# WORK INSTRUCTION
Search the records for the word "voxels" and copy every line in which it occurs.

Stored data entries:
◆ ◆ ◆ ◆ ◆ ◆ ◆

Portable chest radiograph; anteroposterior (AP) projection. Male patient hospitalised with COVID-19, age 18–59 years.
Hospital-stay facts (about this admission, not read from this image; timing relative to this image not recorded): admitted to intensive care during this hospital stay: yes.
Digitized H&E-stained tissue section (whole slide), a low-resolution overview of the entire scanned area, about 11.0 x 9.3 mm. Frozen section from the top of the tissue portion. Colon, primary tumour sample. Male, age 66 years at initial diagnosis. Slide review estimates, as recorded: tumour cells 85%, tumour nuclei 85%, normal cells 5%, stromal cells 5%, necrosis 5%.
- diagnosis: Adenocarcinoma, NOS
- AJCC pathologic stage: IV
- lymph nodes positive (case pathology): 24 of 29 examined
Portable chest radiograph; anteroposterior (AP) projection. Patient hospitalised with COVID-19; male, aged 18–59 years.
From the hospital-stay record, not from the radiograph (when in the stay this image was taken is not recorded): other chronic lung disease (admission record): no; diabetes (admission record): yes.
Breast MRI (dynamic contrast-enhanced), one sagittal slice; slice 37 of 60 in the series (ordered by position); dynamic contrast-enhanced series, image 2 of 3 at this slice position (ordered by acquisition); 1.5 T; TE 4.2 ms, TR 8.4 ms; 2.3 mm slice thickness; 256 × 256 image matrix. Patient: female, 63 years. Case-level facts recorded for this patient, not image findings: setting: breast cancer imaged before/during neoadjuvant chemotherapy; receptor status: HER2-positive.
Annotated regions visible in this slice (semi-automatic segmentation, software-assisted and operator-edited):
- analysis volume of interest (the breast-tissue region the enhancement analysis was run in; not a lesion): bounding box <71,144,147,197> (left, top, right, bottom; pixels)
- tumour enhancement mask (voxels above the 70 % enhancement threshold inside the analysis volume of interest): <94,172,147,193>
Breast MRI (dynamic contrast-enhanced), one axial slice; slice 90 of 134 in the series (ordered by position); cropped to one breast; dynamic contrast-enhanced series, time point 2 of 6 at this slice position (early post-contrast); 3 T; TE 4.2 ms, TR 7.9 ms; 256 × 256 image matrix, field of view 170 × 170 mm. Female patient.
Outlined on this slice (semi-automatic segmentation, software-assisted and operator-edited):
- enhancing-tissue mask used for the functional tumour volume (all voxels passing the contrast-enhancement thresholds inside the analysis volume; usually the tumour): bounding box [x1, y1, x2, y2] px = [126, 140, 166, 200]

◆ ◆ ◆ ◆ ◆ ◆ ◆

# FINISHED TASK
- tumour enhancement mask (voxels above the 70 % enhancement threshold inside the analysis volume of interest): <94,172,147,193>
- enhancing-tissue mask used for the functional tumour volume (all voxels passing the contrast-enhancement thresholds inside the analysis volume; usually the tumour): bounding box [x1, y1, x2, y2] px = [126, 140, 166, 200]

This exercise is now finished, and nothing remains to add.